*What to work on*.
For every record below, write out an exact copy.

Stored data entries
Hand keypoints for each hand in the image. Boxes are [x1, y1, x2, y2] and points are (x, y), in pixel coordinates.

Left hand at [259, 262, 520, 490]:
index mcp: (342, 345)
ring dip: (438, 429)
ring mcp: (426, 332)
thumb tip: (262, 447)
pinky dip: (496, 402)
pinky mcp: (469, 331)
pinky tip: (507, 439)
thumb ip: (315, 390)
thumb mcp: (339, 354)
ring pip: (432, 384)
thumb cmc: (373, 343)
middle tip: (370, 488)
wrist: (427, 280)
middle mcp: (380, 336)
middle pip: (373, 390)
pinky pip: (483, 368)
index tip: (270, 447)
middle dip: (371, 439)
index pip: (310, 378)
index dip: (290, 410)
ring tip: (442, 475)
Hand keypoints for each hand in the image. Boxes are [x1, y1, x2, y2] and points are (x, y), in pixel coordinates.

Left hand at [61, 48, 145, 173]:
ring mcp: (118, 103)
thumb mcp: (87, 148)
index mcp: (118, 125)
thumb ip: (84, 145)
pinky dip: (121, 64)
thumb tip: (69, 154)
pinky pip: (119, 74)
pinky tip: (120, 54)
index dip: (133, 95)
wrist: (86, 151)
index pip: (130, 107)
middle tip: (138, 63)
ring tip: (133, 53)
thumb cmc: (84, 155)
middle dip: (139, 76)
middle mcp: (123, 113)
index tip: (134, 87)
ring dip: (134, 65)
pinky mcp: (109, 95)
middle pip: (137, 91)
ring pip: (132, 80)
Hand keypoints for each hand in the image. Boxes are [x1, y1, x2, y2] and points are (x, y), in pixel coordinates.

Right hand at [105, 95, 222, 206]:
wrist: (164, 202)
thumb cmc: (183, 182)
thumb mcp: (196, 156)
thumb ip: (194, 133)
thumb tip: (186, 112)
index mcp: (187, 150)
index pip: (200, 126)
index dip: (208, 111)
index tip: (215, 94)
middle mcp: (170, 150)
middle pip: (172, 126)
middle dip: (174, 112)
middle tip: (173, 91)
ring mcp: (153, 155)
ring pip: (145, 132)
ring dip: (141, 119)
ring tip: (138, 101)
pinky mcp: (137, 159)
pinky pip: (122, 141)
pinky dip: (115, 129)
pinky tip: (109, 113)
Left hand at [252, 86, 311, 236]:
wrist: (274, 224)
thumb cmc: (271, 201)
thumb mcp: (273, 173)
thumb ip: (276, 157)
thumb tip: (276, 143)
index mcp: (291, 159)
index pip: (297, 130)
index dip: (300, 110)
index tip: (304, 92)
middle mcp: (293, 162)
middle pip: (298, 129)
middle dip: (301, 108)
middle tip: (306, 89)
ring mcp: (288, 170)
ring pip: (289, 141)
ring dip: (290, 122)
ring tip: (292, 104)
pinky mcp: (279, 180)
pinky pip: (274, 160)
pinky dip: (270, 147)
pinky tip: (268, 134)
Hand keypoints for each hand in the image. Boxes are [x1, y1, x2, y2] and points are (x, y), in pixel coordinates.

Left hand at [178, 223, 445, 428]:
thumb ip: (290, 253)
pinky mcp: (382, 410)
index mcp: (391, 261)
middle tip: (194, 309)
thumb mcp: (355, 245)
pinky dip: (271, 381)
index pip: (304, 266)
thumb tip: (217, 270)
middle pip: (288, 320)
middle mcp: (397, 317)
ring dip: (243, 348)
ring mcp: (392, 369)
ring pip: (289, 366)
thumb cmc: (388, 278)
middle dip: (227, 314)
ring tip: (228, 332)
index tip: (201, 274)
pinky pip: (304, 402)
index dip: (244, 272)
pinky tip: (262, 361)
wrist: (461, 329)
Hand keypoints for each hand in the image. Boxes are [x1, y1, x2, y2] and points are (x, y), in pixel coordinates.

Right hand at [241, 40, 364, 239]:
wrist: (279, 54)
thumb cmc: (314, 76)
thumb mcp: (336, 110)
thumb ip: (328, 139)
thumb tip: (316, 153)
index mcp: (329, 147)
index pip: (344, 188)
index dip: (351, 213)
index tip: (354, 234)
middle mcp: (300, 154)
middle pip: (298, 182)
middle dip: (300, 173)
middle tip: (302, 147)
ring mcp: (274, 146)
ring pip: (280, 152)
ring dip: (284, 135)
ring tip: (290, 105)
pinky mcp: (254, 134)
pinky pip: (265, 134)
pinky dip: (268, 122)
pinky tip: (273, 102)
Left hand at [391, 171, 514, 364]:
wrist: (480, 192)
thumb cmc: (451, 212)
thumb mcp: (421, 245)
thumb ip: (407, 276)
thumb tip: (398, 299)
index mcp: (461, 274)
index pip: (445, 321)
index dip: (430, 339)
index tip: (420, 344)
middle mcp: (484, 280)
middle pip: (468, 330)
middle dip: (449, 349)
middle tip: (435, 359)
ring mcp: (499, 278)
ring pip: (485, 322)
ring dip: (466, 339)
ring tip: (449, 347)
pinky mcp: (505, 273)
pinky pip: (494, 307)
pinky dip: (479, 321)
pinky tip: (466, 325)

*Exercise output*.
Hand keypoints for each hand in the image. Boxes are [x1, y1, x2, y2] and points are (x, y), in pixel coordinates.

Left hand at [259, 262, 520, 490]:
index mcp: (342, 345)
ring dip: (438, 429)
ring mcp: (426, 332)
thumb tip: (262, 447)
pinky dip: (496, 402)
pinky mcp: (469, 331)
pinky tip: (507, 439)
thumb ip: (315, 390)
thumb mcp: (339, 354)
ring pip: (432, 384)
thumb cmc: (373, 343)
middle tip: (370, 488)
wrist: (427, 280)
middle mcp: (380, 336)
middle pip: (373, 390)
pinky pip: (483, 368)
index tip: (270, 447)
middle dip: (371, 439)
index pip: (310, 378)
index dip: (290, 410)
ring tip: (442, 475)
Hand keypoints for each hand in the image. Boxes are [x1, y1, x2, y2] and points are (x, y), in pixel coordinates.

Left hand at [61, 48, 145, 173]:
ring mcp: (118, 103)
thumb mcp: (87, 148)
index mcp: (118, 125)
thumb ip: (84, 145)
pinky dip: (121, 64)
thumb tip: (69, 154)
pinky pip: (119, 74)
pinky tip: (120, 54)
index dip: (133, 95)
wrist: (86, 151)
index pip: (130, 107)
middle tip: (138, 63)
ring tip: (133, 53)
thumb cmc: (84, 155)
middle dip: (139, 76)
middle mcp: (123, 113)
index tip: (134, 87)
ring dip: (134, 65)
pinky mcp: (109, 95)
middle pip: (137, 91)
ring pip: (132, 80)
Hand keypoints for each hand in the image. Boxes are [x1, y1, x2, y2] and points are (x, y), in pixel coordinates.

Right hand at [105, 95, 222, 206]:
wrist: (164, 202)
thumb cmc: (183, 182)
thumb mcp: (196, 156)
thumb ip: (194, 133)
thumb tip: (186, 112)
index mcp: (187, 150)
index pip: (200, 126)
index dip: (208, 111)
index tip: (215, 94)
middle mcp: (170, 150)
middle pip: (172, 126)
middle dip: (174, 112)
middle tip: (173, 91)
ring mcp: (153, 155)
ring pip: (145, 132)
ring dip: (141, 119)
ring tip: (138, 101)
pinky mcp: (137, 159)
pinky pip: (122, 141)
pinky dip: (115, 129)
pinky tip: (109, 113)
Left hand at [252, 86, 311, 236]:
wrist: (274, 224)
thumb cmc: (271, 201)
thumb mcp: (273, 173)
thumb ip: (276, 157)
thumb tip: (276, 143)
index mcp: (291, 159)
index pip: (297, 130)
index dip: (300, 110)
index tip: (304, 92)
middle mcp: (293, 162)
middle pip: (298, 129)
middle dip: (301, 108)
middle tip: (306, 89)
ring mcp: (288, 170)
ring pip: (289, 141)
ring dip: (290, 122)
ring tip: (292, 104)
pinky mcp: (279, 180)
pinky pip: (274, 160)
pinky dip: (270, 147)
pinky tip: (268, 134)
Hand keypoints for each hand in the image. Boxes are [x1, y1, x2, y2] and points are (x, y), in pixel coordinates.

Left hand at [178, 223, 445, 428]:
thumb ip: (290, 253)
pinky mcp: (382, 410)
index mcp: (391, 261)
middle tip: (194, 309)
thumb mcp: (355, 245)
pinky dip: (271, 381)
index pip: (304, 266)
thumb tip: (217, 270)
middle pip: (288, 320)
middle mcp: (397, 317)
ring dip: (243, 348)
ring mcp: (392, 369)
ring pip: (289, 366)
thumb cmc: (388, 278)
middle dip: (227, 314)
ring tip: (228, 332)
index tip: (201, 274)
pinky pip: (304, 402)
index dip: (244, 272)
pinky tip: (262, 361)
wrist: (461, 329)
Hand keypoints for each hand in the image. Boxes are [x1, y1, x2, y2] and points are (x, y), in pixel coordinates.

Right hand at [241, 40, 364, 239]:
wrist: (279, 54)
thumb cmc: (314, 76)
thumb mcp: (336, 110)
thumb ip: (328, 139)
thumb tip: (316, 153)
index mcp: (329, 147)
index pip: (344, 188)
index dip: (351, 213)
index tip: (354, 234)
middle mcp: (300, 154)
middle pip: (298, 182)
middle dip: (300, 173)
middle tip: (302, 147)
ring mcp: (274, 146)
ring pip: (280, 152)
ring dip: (284, 135)
ring tip: (290, 105)
pinky mcp: (254, 134)
pinky pip: (265, 134)
pinky dip: (268, 122)
pinky tip: (273, 102)
Left hand at [391, 171, 514, 364]:
wrist: (480, 192)
thumb cmc: (451, 212)
thumb mcp: (421, 245)
thumb ip: (407, 276)
thumb tip: (398, 299)
index mcp: (461, 274)
index pip: (445, 321)
index dip: (430, 339)
index tip: (420, 344)
middle mcp: (484, 280)
middle pip: (468, 330)
middle dip: (449, 349)
middle tip: (435, 359)
ring mcp: (499, 278)
ring pip: (485, 322)
ring dip: (466, 339)
ring tip: (449, 347)
pinky mcp: (505, 273)
pinky pip: (494, 307)
pinky dip: (479, 321)
pinky tip: (466, 325)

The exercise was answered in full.